When President Obama meets with British Prime Minister David Cameron in London, they should focus on the two wars that involve both the U.S. and British militaries (Afghanistan and Libya). But these discussions will take place in the context of diminishing British military capability.
At a time when the United States should be shedding some of the burdens of policing the globe, and encouraging other countries to step forward to defend themselves, the British are moving in the opposite direction. They are cutting their military, and tacitly becoming more dependent upon U.S. power. The end result will be a United Kingdom that is less able to assist us in the future.
The United States today spends far more on its military than does the United Kingdom, and the gap is likely to grow. This is sure to have an impact on the U.S.-UK relationship.
The number of British troops, ships and planes that are available for missions has dropped and will continue to if Cameron pushes through significant cuts in British military spending.

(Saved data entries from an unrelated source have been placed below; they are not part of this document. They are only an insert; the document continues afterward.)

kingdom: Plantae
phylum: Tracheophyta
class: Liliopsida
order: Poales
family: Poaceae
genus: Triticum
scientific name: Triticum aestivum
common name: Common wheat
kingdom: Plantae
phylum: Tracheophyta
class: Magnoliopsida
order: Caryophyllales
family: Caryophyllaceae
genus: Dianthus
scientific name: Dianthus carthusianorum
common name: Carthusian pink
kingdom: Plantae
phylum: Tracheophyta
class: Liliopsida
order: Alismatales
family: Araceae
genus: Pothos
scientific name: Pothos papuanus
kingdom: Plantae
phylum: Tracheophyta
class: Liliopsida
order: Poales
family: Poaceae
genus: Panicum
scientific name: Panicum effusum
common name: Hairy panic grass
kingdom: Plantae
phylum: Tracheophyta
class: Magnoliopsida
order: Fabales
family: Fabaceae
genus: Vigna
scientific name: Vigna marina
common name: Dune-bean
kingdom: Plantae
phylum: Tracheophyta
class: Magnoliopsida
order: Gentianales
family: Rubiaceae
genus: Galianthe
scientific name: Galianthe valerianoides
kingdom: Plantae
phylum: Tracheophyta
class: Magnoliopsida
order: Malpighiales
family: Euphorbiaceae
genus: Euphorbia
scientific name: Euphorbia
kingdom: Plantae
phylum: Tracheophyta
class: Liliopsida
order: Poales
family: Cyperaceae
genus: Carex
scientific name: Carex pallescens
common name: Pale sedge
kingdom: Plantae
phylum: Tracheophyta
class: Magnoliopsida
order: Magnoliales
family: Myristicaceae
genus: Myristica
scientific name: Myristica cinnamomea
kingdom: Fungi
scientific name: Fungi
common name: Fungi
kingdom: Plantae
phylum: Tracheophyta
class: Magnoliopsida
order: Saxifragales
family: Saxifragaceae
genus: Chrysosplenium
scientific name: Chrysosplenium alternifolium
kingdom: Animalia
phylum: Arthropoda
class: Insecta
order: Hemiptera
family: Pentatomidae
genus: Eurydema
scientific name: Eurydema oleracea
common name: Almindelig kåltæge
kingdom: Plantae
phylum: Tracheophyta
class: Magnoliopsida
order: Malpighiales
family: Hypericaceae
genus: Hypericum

He has proposed actual cuts, not the slowing in the rate of growth that Obama and Defense Secretary Gates have presided over so far.
The special relationship has been cemented by the numerous occasions in which British and American leaders have cooperated to address common security challenges. The most important of these involve U.S. and British troops fighting side by side.
But shrinking British defense spending could strain the relationship. The goodwill that has prevailed between the two countries could be in jeopardy, and Americans may find it harder to look upon the Brits as the “good” ally, the one that sticks by us through thick and thin. And if the American public grows disenchanted with British contributions to U.S.-led military missions, the British public may then hold less generally positive opinions of the United States.